Repeat the lines below from the one containing "Qəzza onun kompası kimi, Yəmən dəniz" through the one containing "profesjonalnego coacha", including both of those lines. Leave the pictures out of your answer.
*** Opening EXTRACTED MATERIAL ***
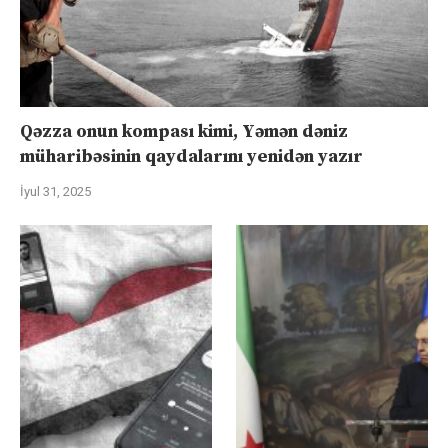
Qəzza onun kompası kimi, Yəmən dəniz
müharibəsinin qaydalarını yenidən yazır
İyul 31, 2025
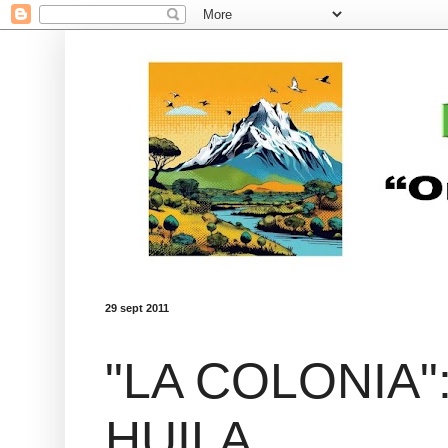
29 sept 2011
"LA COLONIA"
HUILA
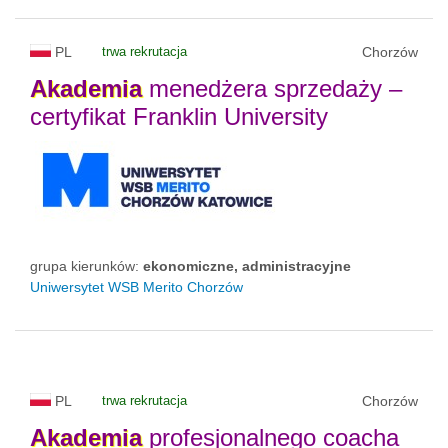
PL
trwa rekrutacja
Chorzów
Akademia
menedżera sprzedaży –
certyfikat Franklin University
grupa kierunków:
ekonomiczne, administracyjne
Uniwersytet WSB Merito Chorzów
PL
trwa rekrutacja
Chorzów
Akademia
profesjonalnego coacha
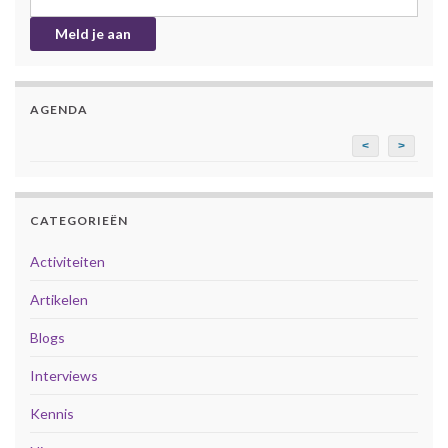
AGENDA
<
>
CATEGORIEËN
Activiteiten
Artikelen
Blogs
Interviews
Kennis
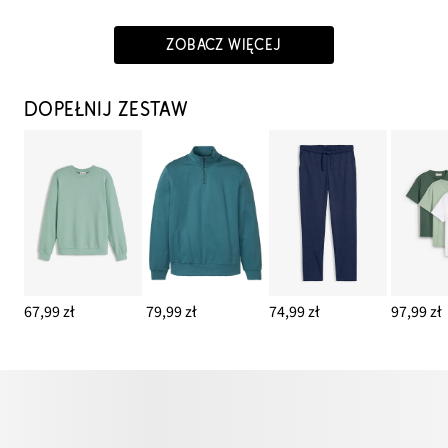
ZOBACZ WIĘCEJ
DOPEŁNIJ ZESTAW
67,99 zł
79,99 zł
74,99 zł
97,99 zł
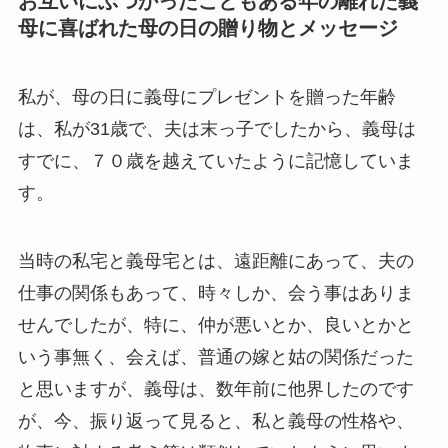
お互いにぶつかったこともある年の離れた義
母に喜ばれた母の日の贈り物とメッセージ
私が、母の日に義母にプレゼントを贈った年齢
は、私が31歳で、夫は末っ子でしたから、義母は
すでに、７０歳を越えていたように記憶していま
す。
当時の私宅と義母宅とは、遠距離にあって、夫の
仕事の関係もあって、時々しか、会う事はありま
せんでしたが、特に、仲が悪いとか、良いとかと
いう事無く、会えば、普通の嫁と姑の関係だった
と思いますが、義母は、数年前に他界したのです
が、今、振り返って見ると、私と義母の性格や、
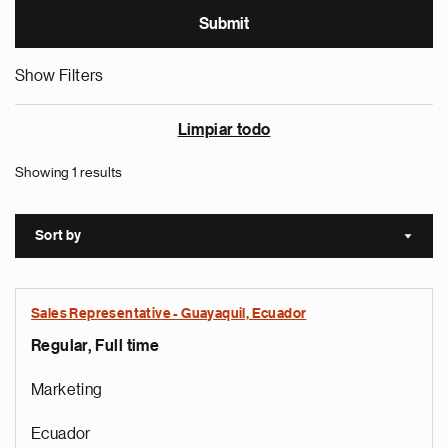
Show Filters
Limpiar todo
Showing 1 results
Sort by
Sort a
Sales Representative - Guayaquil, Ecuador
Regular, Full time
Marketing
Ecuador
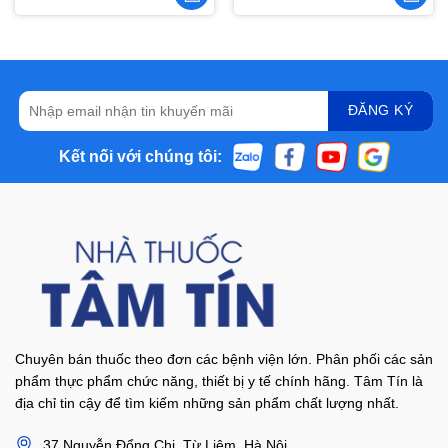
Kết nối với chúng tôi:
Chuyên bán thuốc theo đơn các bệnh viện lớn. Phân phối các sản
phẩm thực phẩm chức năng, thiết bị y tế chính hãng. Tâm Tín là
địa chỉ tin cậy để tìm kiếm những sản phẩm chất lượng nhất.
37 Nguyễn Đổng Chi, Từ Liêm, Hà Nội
*** Closing EXTRACTED MATERIAL ***
*** Opening EXTRACTED MATERIAL ***
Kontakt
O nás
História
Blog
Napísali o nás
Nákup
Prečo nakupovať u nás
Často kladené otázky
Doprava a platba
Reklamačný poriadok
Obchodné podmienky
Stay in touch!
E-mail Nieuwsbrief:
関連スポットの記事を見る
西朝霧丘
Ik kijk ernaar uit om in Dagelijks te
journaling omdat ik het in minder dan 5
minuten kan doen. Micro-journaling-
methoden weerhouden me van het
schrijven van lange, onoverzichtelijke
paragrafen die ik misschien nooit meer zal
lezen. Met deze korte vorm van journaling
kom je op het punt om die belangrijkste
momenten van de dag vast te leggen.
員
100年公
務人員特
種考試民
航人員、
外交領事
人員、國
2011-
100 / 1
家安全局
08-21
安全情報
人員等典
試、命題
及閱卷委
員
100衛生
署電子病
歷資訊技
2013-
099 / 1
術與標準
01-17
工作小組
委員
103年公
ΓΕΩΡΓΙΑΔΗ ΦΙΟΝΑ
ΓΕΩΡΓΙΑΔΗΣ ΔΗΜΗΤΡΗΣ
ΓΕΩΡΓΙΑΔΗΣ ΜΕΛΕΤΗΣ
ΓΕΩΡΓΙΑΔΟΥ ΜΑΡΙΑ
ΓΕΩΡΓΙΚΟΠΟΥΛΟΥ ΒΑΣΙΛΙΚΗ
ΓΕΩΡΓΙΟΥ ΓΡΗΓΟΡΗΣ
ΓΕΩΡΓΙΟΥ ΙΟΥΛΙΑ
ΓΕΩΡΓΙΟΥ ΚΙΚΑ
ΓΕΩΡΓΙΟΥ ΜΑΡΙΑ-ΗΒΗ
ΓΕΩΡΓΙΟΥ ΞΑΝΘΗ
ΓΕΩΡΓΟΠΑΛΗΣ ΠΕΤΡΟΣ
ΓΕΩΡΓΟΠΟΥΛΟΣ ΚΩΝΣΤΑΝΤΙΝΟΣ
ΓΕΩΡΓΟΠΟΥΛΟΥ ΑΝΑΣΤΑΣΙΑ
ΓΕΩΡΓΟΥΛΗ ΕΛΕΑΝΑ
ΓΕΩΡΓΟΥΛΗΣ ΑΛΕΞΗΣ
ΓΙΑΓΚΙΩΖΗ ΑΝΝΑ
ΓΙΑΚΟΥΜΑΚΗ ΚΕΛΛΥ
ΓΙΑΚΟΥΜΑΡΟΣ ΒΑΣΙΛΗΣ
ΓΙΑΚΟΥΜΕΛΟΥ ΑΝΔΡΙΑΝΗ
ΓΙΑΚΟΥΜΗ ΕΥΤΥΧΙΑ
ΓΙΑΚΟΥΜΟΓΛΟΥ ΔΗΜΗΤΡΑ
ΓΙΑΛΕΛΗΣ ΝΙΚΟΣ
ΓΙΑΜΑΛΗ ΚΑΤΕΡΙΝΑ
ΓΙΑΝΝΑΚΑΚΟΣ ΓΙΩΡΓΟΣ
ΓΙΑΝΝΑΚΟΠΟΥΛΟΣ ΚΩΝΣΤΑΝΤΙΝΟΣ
*** Closing EXTRACTED MATERIAL ***
*** Opening EXTRACTED MATERIAL ***
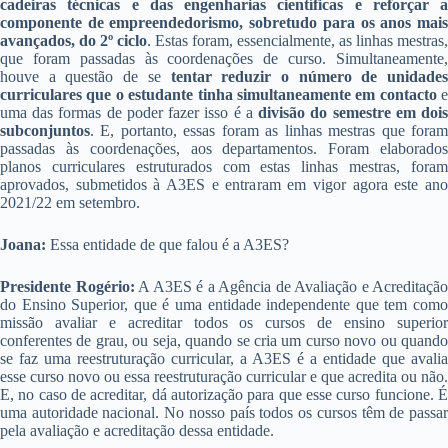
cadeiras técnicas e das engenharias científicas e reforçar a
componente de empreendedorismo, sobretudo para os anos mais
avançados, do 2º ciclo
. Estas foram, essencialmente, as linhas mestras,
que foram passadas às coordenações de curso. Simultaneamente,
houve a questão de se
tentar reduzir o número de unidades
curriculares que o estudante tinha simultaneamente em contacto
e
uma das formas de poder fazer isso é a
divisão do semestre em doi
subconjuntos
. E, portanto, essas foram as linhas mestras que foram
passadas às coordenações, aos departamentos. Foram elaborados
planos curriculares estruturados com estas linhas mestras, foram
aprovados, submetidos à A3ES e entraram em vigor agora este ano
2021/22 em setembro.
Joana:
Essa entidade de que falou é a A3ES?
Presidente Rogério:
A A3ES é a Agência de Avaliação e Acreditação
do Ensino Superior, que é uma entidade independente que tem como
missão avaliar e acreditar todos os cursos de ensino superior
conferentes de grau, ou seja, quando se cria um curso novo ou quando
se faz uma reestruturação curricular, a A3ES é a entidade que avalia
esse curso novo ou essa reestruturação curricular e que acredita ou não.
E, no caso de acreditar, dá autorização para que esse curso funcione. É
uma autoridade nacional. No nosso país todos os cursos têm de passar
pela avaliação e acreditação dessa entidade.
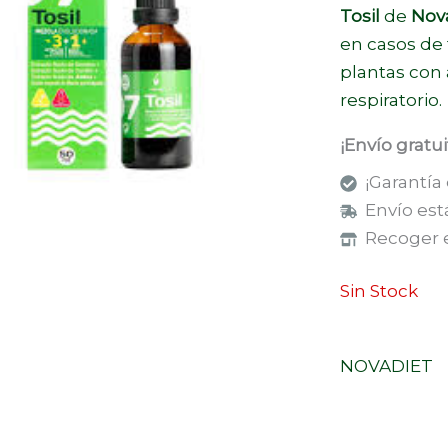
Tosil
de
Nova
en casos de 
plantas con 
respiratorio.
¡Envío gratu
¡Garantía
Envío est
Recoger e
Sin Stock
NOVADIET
*** Closing EXTRACTED MATERIAL ***
**EXERCISE RESULT**
Qəzza onun kompası kimi, Yəmən dəniz
müharibəsinin qaydalarını yenidən yazır
İyul 31, 2025
29 sept 2011
"LA COLONIA"
HUILA
PL
trwa rekrutacja
Chorzów
Akademia
menedżera sprzedaży –
certyfikat Franklin University
grupa kierunków:
ekonomiczne, administracyjne
Uniwersytet WSB Merito Chorzów
PL
trwa rekrutacja
Chorzów
Akademia
profesjonalnego coacha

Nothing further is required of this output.